Авдотья оглянулась на дверь и доверительно зашептала:
— Уж на что Николя на своем стоял, а теперь старые разговоры вовсе бросил. Подаваться стал к колхозу. Верно говорю.
— А Наталья? — шепотом же спросила Мариша.
— Наташа за ним пойдет. — Авдотья снова повысила голос: — Ты что думаешь, в газете плохо напишут? Ведь там, наверху-то, наши же крестьянские сыны сидят. Плохо не надумают.
Тонкое лицо Мариши засветилось смущенной улыбкой.
— Ну, поживем, посмотрим, — облегченно сказала она и, помолчав, зашептала: — Дочка-то Дашка совсем заневестилась. Болтали мне, будто с Панькой вяжется. А я что-то не верю. Дашка-то моя…
Она поджала губы с застенчивой гордостью.
— Красавица, — серьезно сказала Авдотья. — Черноброва да бела, словно с серебра умывается. Такой больше в Утевке нету.

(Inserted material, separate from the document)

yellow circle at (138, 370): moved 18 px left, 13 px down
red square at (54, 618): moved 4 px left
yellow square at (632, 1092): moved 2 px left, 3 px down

— Да ведь и не болтуша, умнешенька! Уж и мне-то ничего не сказывает. Нынче гляжу — Панька шасть к нам в избу. Мне чуть поклонился и сразу с Дашкой в чуланчик. Я калоши сняла, в чулках около чуланчика похаживаю. Слышу, резко так разговаривают про колхоз, про газету. А потом зашептались. Меня тут, Авдотьюшка, горе и взяло. Ведь не жених, никто, а прямо в избу садит. От людей срамно. А сказать — нет у меня на то права: сама-то какая!
Мариша порывисто опустила голову, на темных ресницах снова заблестели слезы.

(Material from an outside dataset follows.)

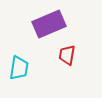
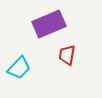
cyan trapezoid: rotated 35 degrees clockwise
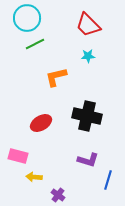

— Молодые посмелее нас с тобой жить будут, не спросятся, — спокойно сказала Авдотья и тронула Маришу за руку. — Себя зачем принижаешь? Что ты, от живого мужа, что ли? И он, Федор-то, ведь мил он тебе?
— Ох, матушка! — всхлипнула Мариша. — Мне бы опять девкой стать!
— Прожитого не воротишь, — задумчиво откликнулась Авдотья. — А счастье — оно вольное, на светлых крылах летит. Поймала его — держи крепко.
Мариша подняла голову и тихо засмеялась.
— К тебе, Егорьевна, за словом, как за кладом, идешь. Вот ведь как дано тебе! Ты для нас, для баб, — мать утешная.
Авдотья проводила Маришу до ворот и вернулась. Навстречу ей от корыта поднялась Наталья. Широкое лицо ее было в крупных каплях пота.
— Хотела давно спросить, да все забываю, — с трудом, хрипло проговорила она. — Что, Николю-то небось и газом на войне отравляли?
— Газом? — удивилась Авдотья. — Нет, дочка. Ногу ему пулей порушили — это верно. А про газы он сам спрашивал у Никешки карабановского, у травленого-то, знаешь его?
— Вот змей! — тихо, задрожавшими губами произнесла Наталья.
— Про кого это ты?
Наталья испуганно взглянула на Авдотью.
— Не неволь, маменька, после скажу, как на духу, — прошептала она и снова склонилась над корытом.
Глава шестая
Всю вторую половину марта утевский колхоз, как говорил Павел Васильевич Гончаров, «шатался на корню».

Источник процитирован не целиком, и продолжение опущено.